Nas últimas semanas, além do
futebol de sempre, do final da novela “Avenida Brasil”, outros dois assuntos
ocuparam as manchetes: o julgamento do chamado "mensalão" e, em São
Paulo, o programa de combate a homofobia, grotescamente apelidado de "Kit
Gay". Porém quase nenhuma importância se deu a uma espécie de testamento
de uma tribo indígena. Tribo com 43 mil sobreviventes.
A justiça federal decretou a
expulsão de 170 índios na terra em que vivem atualmente. Isso no município de
Iguatemi, no Mato Grosso do Sul, à margem do Rio Hovy. Isso diante de silêncio
quase absoluto da chamada Grande Mídia. (Eliane Brum trata do assunto no site
da revista Época). Há duas semanas, numa dramática carta-testamento, os
Kaiowá-Guarani informaram:
-Não temos e nem teremos
perspectiva de vida digna e justa tanto aqui, na margem do rio, quanto longe
daqui. Concluímos que vamos morrer todos. Estamos sem assistência, isolados,
cercados de pistoleiros, e resistimos até hoje. Comemos uma vez por dia.
Em sua carta-testamento os
Kaiowá/Guarani rogam:
- Pedimos ao Governo e à
Justiça Federal para não decretar a ordem de despejo/expulsão, mas decretar nossa
morte coletiva e enterrar nós todos aqui. Pedimos para decretar nossa
extinção/dizimação total, além de enviar vários tratores para cavar um grande
buraco para jogar e enterrar nossos corpos. Este é o nosso pedido aos juízes
federais.
Diante dessa história
dantesca, a vice-procuradora Geral da República, Déborah Duprat, disse: "A
reserva de Dourados é talvez a maior tragédia conhecida da questão indígena em
todo o mundo".
Em setembro de 1999 estive
por uma semana na reserva Kaiowá/Guarani, em Dourados. Estive porque ali já
acontecia a tragédia. Tragédia diante do silêncio quase absoluto. Tragédia que
se ampliou, assim como o silêncio. Entre 1986 e setembro de 1999, 308 índios
haviam se suicidado. Índios com idade variando dos 12 aos 24 anos.

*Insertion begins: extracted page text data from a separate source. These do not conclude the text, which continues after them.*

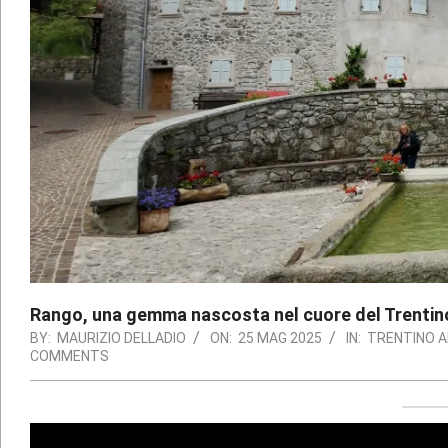
Rango, una gemma nascosta nel cuore del Trentin
BY:
MAURIZIO DELLADIO
ON:
25 MAG 2025
IN:
TRENTINO A
COMMENTS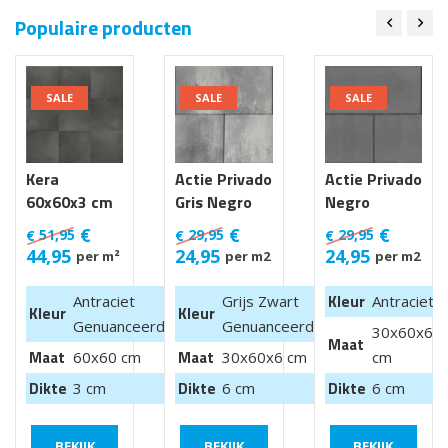
Populaire producten
SALE
SALE
SALE
Kera
Actie Privado
Actie Privado
60x60x3 cm
Gris Negro
Negro
Luik
30x60x6 cm
30x60x6 cm
€
€
€
51,95
29,95
29,95
€
€
€
44,95
24,95
24,95
per m²
per m2
per m2
Kleur
Antraciet
Grijs Zwart
Antraciet
Kleur
Kleur
Genuanceerd
Genuanceerd
30x60x6
Maat
Maat
Maat
60x60 cm
30x60x6 cm
cm
Dikte
Dikte
Dikte
3 cm
6 cm
6 cm
BEKIJK
BEKIJK
BEKIJK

Suicídios quase sempre por
enforcamento, ou veneno. Suicídios por viverem confinados em reservas cada vez
menores, cercados por pistoleiros ou fazendeiros que agiam, e agem, como se
pistoleiros fossem. Suicídio porque viver como mendigo ou prostituta é quase o caminho
único para quem deixa as reservas.
Italianos e um brasileiro
fizeram um filme-denúncia sobre a tragédia. No Brasil, silêncio quase absoluto:
Porque Dourados, Mato Grosso, índios... isso está muito longe. Isso não dá
Ibope, não dá manchete. Segundo o Conselho Indigenista Missionário, o índice de
assassinatos na Reserva de Dourados é de 145 habitantes para cada 100 mil. No
Iraque, esse índice é de 93 pessoas em cada 100 mil.
Desde 1999, quando estive em
Dourados com o fotógrafo Luciano Andrade, outros 555 jovens Kaiowá/Guarani se
suicidaram no Mato Grosso do Sul. Sob aterrador e quase absoluto silêncio.
Silêncio dos governos e da Mídia. Um silêncio cúmplice dessa tragédia.